Devastating recent floods in British Columbia
January 17, 2022 | Charles Lin
Image by Hans Braxmeier from Pixabay
Record rainfall caused by atmospheric rivers hit southern British Columbia (BC) in late November 2021, leading to flooding and mudslides as rivers and streams overflowed, damaging farms and homes, and washing away roads, bridges and railways. We examine in this article the meteorological driver of this disaster, its social and financial costs, and what lies in the future.
What are atmospheric rivers?
“Atmospheric rivers” are large, narrow streams of water vapour that travel through the sky. They usually start from warm and moist tropical ocean regions near the equator. In the case of the BC floods, the powerful moisture-laden rivers moved to the mountainous BC coast, and the water vapour condensed into precipitation that resulted in record rainfall.
A devastating flood
The flood event was catastrophic, in both human and financial terms. At the peak of the flood emergency, almost 15,000 people were evacuated from their homes. There were 4 fatalities from the highway mudslides due to the flooding. Dikes were not able to hold the flood water back in the Sumas Valley, a low-lying prime farming area in the province. Many farms and homes were destroyed, and the death toll among livestock included more than 600,000 poultry, 12,000 hogs, 420 dairy cattle and 120 beehives. Many farmers lost not only their homes, but their livelihoods as well, and face a long and expensive road to recovery.
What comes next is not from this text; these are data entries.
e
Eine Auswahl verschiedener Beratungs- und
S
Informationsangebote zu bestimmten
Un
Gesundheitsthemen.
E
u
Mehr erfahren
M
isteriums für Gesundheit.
The Insurance Bureau of Canada estimates the insured damage due to the flooding to be $450 million (Canadian), and calls it the “most costly severe weather event in the province’s history”. The overall costs are expected to be much higher as only a fraction of the total damage is covered by flood insurance. A senior economist at the Bank of Montreal noted the total cost of the BC floods could be comparable to the 2013 flood in Calgary, Alberta, estimated at $7.5 billion. In both cases, the costs are shared by insurers, individuals, private companies, taxpayers, and municipal, provincial and federal governments.
What about the future?
Climate science shows we will see more precipitation extremes as long as global warming continues. We will also continue to experience their costly impacts.
CBC News reported on a recent study by climate scientists at Environment and Climate Change Canada, which shows the increase in frequency and intensity of regional heavy rainfall in North America is largely due to global warming. Moreover, we will experience further increases in these extremes as warming continues. Storms that would happen once every 100 years in a climate without human influence now happen every 20 years due to global warming. If the warming continues to reach 2oC above pre-industrial temperatures, those storms would happen once every 5 years.
Precipitation extremes are a major cause of flooding. We are already experiencing the large social and financial impacts of flooding events. These impacts are caused not by heavy rainfall alone; other factors, such as past land use change that increase our exposure to flooding, and dikes that fail to retain flood waters are also important. The need to reduce greenhouse gas emissions and to increase our resilience through adaptation, has never been more urgent.
Charles is a retired atmospheric scientist based in Toronto. He stays busy as founder and lead of ImpactNetZero, keeping healthy in mind and body, and reading stories to his two grandchildren.